No-Regret Learning in Two-Echelon Supply Chain with Unknown Demand Distribution
This work addresses supply chain management strategies for firms, but it is incremental as it builds on existing models with new algorithmic adaptations.
The paper tackled the problem of designing online learning algorithms for a two-echelon supply chain with unknown demand distribution, achieving favorable guarantees for regret and convergence to optimal inventory decisions in both centralized and decentralized settings.

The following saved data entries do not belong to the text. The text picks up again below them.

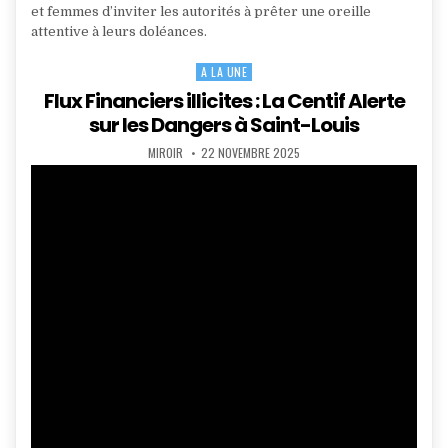
et femmes d’inviter les autorités à prêter une oreille
attentive à leurs doléances.
A LA UNE
Posted
in
Flux Financiers illicites : La Centif Alerte
sur les Dangers à Saint-Louis
AUTHOR:
PUBLISHED
MIROIR
22 NOVEMBRE 2025
DATE: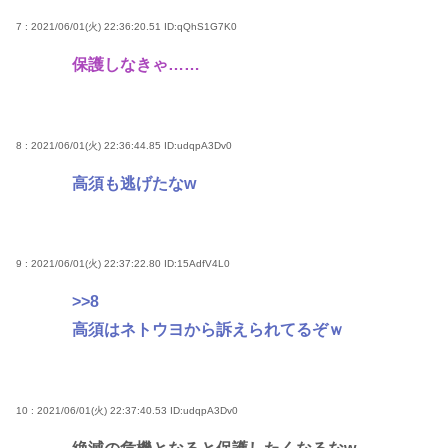
7 : 2021/06/01(火) 22:36:20.51
ID:qQhS1G7K0
保護しなきゃ……
8 : 2021/06/01(火) 22:36:44.85
ID:udqpA3Dv0
高須も逃げたなw
9 : 2021/06/01(火) 22:37:22.80
ID:15AdfV4L0
>>8
高須はネトウヨから訴えられてるぞｗ
10 : 2021/06/01(火) 22:37:40.53
ID:udqpA3Dv0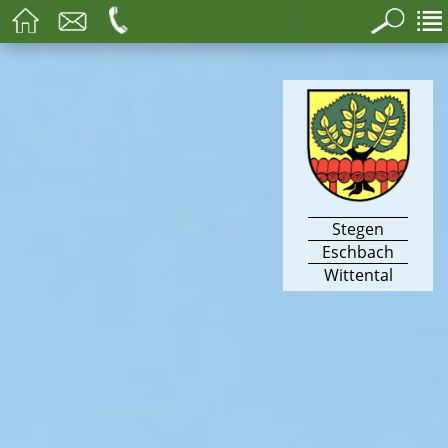
Stegen
Eschbach
Wittental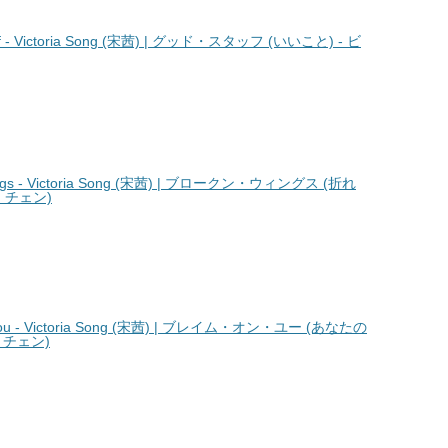
- Victoria Song (宋茜) | グッド・スタッフ (いいこと) - ビ
s - Victoria Song (宋茜) | ブロークン・ウィングス (折れ
・チェン)
u - Victoria Song (宋茜) | ブレイム・オン・ユー (あなたの
・チェン)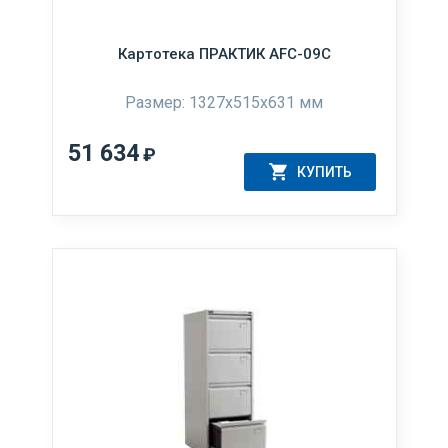
Картотека ПРАКТИК AFC-09C
Размер: 1327x515x631 мм
51 634
₽
КУПИТЬ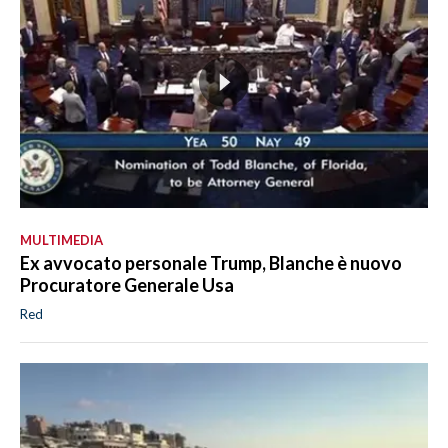
MULTIMEDIA
Ex avvocato personale Trump, Blanche è nuovo
Procuratore Generale Usa
Red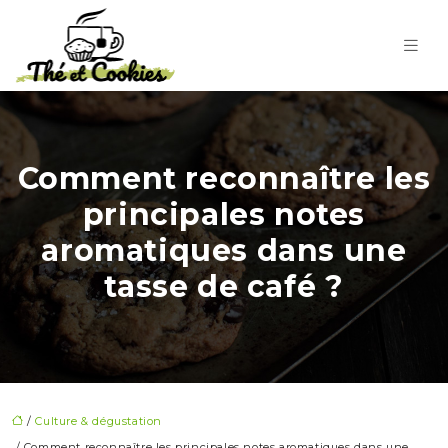
Comment reconnaître les
principales notes
aromatiques dans une
tasse de café ?
/
Culture & dégustation
/ Comment reconnaître les principales notes aromatiques dans une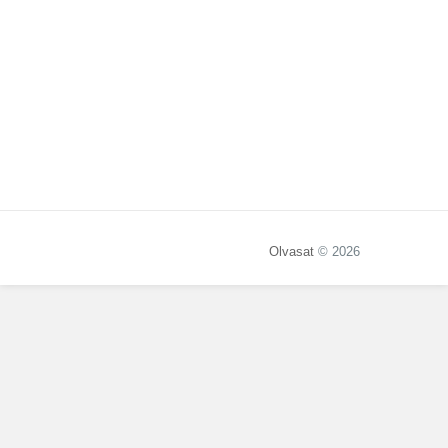
Olvasat
© 2026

Supply chain management (SCM) has been recognized as an important discipline with applications to many industries, where the two-echelon stochastic inventory model, involving one downstream retailer and one upstream supplier, plays a fundamental role for developing firms' SCM strategies. In this work, we aim at designing online learning algorithms for this problem with an unknown demand distribution, which brings distinct features as compared to classic online optimization problems. Specifically, we consider the two-echelon supply chain model introduced in [Cachon and Zipkin, 1999] under two different settings: the centralized setting, where a planner decides both agents' strategy simultaneously, and the decentralized setting, where two agents decide their strategy independently and selfishly. We design algorithms that achieve favorable guarantees for both regret and convergence to the optimal inventory decision in both settings, and additionally for individual regret in the decentralized setting. Our algorithms are based on Online Gradient Descent and Online Newton Step, together with several new ingredients specifically designed for our problem. We also implement our algorithms and show their empirical effectiveness.